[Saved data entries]
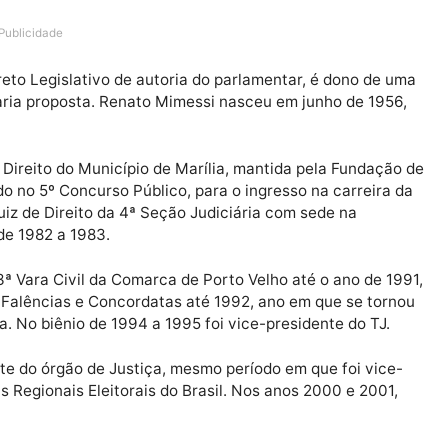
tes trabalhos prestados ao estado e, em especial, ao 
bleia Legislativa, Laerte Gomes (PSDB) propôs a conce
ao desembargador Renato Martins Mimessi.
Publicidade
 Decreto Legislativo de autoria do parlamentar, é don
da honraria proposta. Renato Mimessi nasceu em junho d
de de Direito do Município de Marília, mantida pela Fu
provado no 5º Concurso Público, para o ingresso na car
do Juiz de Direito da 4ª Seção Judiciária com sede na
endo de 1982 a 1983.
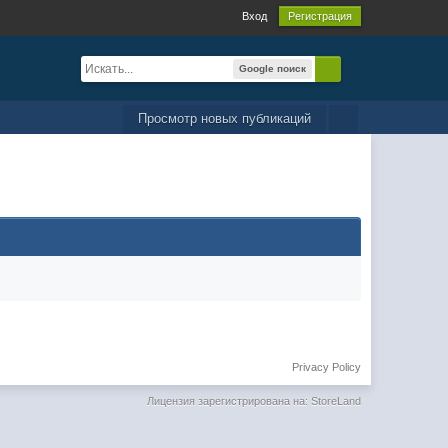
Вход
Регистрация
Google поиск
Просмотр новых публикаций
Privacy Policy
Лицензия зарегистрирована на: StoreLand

--

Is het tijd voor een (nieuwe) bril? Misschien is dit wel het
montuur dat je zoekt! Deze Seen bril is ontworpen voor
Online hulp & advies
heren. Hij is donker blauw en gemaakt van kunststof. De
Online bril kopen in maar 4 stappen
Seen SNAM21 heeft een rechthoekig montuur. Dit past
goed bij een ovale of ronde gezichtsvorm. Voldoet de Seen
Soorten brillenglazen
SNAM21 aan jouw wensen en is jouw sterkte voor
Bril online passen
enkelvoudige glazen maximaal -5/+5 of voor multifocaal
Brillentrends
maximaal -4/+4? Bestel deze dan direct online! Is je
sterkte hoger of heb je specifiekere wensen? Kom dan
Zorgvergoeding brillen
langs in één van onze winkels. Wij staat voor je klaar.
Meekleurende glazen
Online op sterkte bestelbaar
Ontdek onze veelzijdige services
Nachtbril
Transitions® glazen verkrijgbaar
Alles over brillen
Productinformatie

## WHAT YOU WILL DO:
Starting at the line above that contains "ao desembargador Renato Martins Mimessi.", transcribe every line exactly through the line that contains "Лицензия зарегистрирована на: StoreLand", including that last one, and skip the pictures.

## RESPONSE TO THIS TASK:
ao desembargador Renato Martins Mimessi.
Publicidade
 Decreto Legislativo de autoria do parlamentar, é don
da honraria proposta. Renato Mimessi nasceu em junho d
de de Direito do Município de Marília, mantida pela Fu
provado no 5º Concurso Público, para o ingresso na car
do Juiz de Direito da 4ª Seção Judiciária com sede na
endo de 1982 a 1983.
Вход
Регистрация
Google поиск
Просмотр новых публикаций
Privacy Policy
Лицензия зарегистрирована на: StoreLand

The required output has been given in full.